Willy Leichter, VP of Marketing, CipherCloud reacts: "These startling results demonstrate the extent of the epidemic of personal data theft. While most healthcare providers are sensitive to HIPAA compliance in terms of access to physical medical records, clearly their cybersecurity defenses are not keeping pace with well-organized and technically savvy hackers."

Brian Laing, VP Products and Business Development, Lastline says: "Cyber criminals are patient and very good at building dossiers on prospective victims. They start with a data breach that gives them a foundation of details, and then they persistently add to it until they’re able to perpetrate profitable crimes, such as receiving medical services or buying prescription drugs using someone else’s identity and credentials. Healthcare providers can protect their patients by preventing the initial breaches, which most frequently start with malware penetrating their defenses from email attacks, browser-based exploits, and employee’s personal devices that were previously infected. Providers that implement malware detection systems, especially those based on detecting malicious behavior instead of relying on signatures and are therefore are unable to recognize zero-day attacks, will be well prepared to protect their clients' confidential PII."

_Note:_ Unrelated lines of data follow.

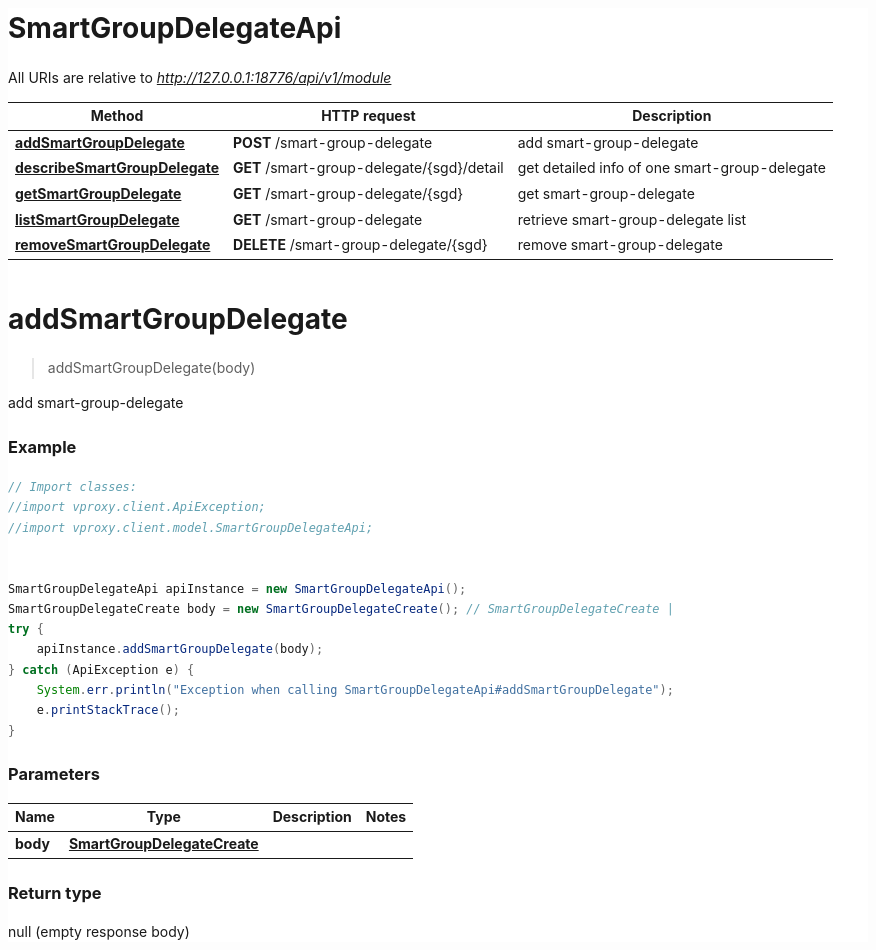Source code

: # SmartGroupDelegateApi

All URIs are relative to *http://127.0.0.1:18776/api/v1/module*

Method | HTTP request | Description
------------- | ------------- | -------------
[**addSmartGroupDelegate**](SmartGroupDelegateApi.md#addSmartGroupDelegate) | **POST** /smart-group-delegate | add smart-group-delegate
[**describeSmartGroupDelegate**](SmartGroupDelegateApi.md#describeSmartGroupDelegate) | **GET** /smart-group-delegate/{sgd}/detail | get detailed info of one smart-group-delegate
[**getSmartGroupDelegate**](SmartGroupDelegateApi.md#getSmartGroupDelegate) | **GET** /smart-group-delegate/{sgd} | get smart-group-delegate
[**listSmartGroupDelegate**](SmartGroupDelegateApi.md#listSmartGroupDelegate) | **GET** /smart-group-delegate | retrieve smart-group-delegate list
[**removeSmartGroupDelegate**](SmartGroupDelegateApi.md#removeSmartGroupDelegate) | **DELETE** /smart-group-delegate/{sgd} | remove smart-group-delegate


<a name="addSmartGroupDelegate"></a>
# **addSmartGroupDelegate**
> addSmartGroupDelegate(body)

add smart-group-delegate

### Example
```java
// Import classes:
//import vproxy.client.ApiException;
//import vproxy.client.model.SmartGroupDelegateApi;


SmartGroupDelegateApi apiInstance = new SmartGroupDelegateApi();
SmartGroupDelegateCreate body = new SmartGroupDelegateCreate(); // SmartGroupDelegateCreate | 
try {
    apiInstance.addSmartGroupDelegate(body);
} catch (ApiException e) {
    System.err.println("Exception when calling SmartGroupDelegateApi#addSmartGroupDelegate");
    e.printStackTrace();
}
```

### Parameters

Name | Type | Description  | Notes
------------- | ------------- | ------------- | -------------
 **body** | [**SmartGroupDelegateCreate**](SmartGroupDelegateCreate.md)|  |

### Return type

null (empty response body)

Jeff Hill, Director, Product Management, Prevalent, remarks: "The results of the Accenture report will come as no surprise to cyber security professionals. Stolen medical records can command orders of magnitude more money than stolen credit card numbers on black markets, making them prime targets for cyber criminals. Unlike a credit card that can be easily cancelled, medical records include social security numbers, birth dates, prescription and medical history, insurance data, and other tantalizing information that can be leveraged in multiple nefarious ways, including lucrative Medicare and insurance fraud. With a nod to Willie Sutton, cyber criminals are targeting medical records simply because that’s where the money is."

Rod Schultz, VP of Product, Rubicon Labs, adds: "It’s important for the public to realize the value of their medical data. A stolen credit card or bank account number has a very well understood and effective containment procedure that pinpoints the compromised account, invalidates the number and issues a new one. Stolen medical records, especially those that contain social security numbers, are better thought of as a form of digital cancer that may never be fully contained. The connecting of medical devices to a network will create a truly vast new pool of targets and expand the revenue-generating attack surface for hackers. Illegally-obtained data will be processed with the same AI and deep learning tools that legitimate cloud services now harness, and organized crime will evolve, innovate and build new businesses on these stolen records, making IoT security one of the crucial health data issues of our time."